The strategy is to make it seem like this little girl is sexy because of the perfume she’s wearing. The product is a perfume that smells like baby powder but is “grown-up” and “sexy.” So WHO is the target audience!?

I hate this ad. I don’t feel like this strategy is relevant today at all. This comes off of as extremely creepy and no little girl should be trying to be seductive. The only thing that this ad would do if published today is that it would make the company explain for it’s actions. Exploiting innocence is never okay. This would be completely ineffective in today’s society.

Coca Cola in the 50’s

This throwback print advertisement for Coca Cola is from the 1950s. The strategy is to promote Coca Cola as a refreshing drink that can brighten up your day. It’s selling that refreshed feeling that comes with drinking a coke.

This strategy is still relevant today and it would still be effective. People will always want a drink that is delicious and refreshing. They will always have a need to satisfy their thirst. Coca Cola has been that drink for many people for many years and it will probably continue to be.

Brooke and Kim

It was about 30 years ago when Brooke Shields declared, “Nothing comes between me and my Calvins.” The strategy here was to sell intrigue and sexuality as well as devotion. If you were a female and wore Calvin Klein Jeans, you communicated a sense of mystery and seductiveness while wearing a good pair of jeans. The ad is effective because the images are simplistic and the copy is extremely powerful with a large impact. The strategy is still relevant today because the original ad is so memorable. Shown below is Kim Kardashian recreating the series of print ads. Even though the celebrity doing the endorsement is different, the new version still conveys what the original did. Kim’s version does not contain the original tagline, but it does not have to because it is already assumed.


United Airlines

This print advertisement for United Airlines was published in Newsweek in November of 1973. The target audience for this ad are people who travel on air planes and the strategy is to position United as an airline that will not keep you waiting in lines.

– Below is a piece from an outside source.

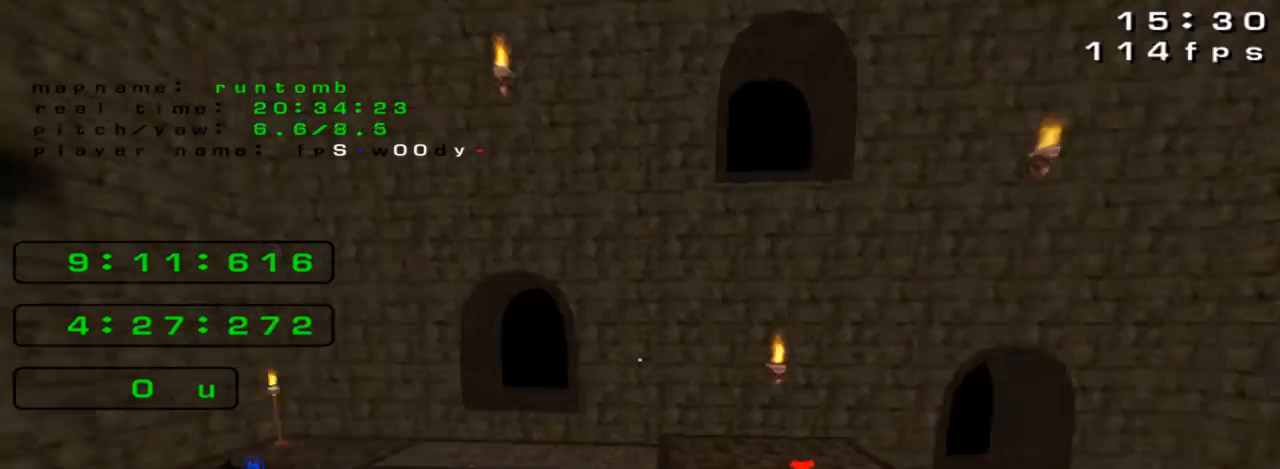
{"keys": [], "events": []}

I believe that this ad is still relevant today. Nobody ever has or ever will like waiting in lines. People choose to fly places instead of driving because it is faster and more convenient. If you have to wait in line for the same amount of time as your flight then there is no point in flying in the first place. This ad is definitely effective in my mind and I would choose United over other airlines if I knew that it would get me through line and to my destination faster and with less hassle.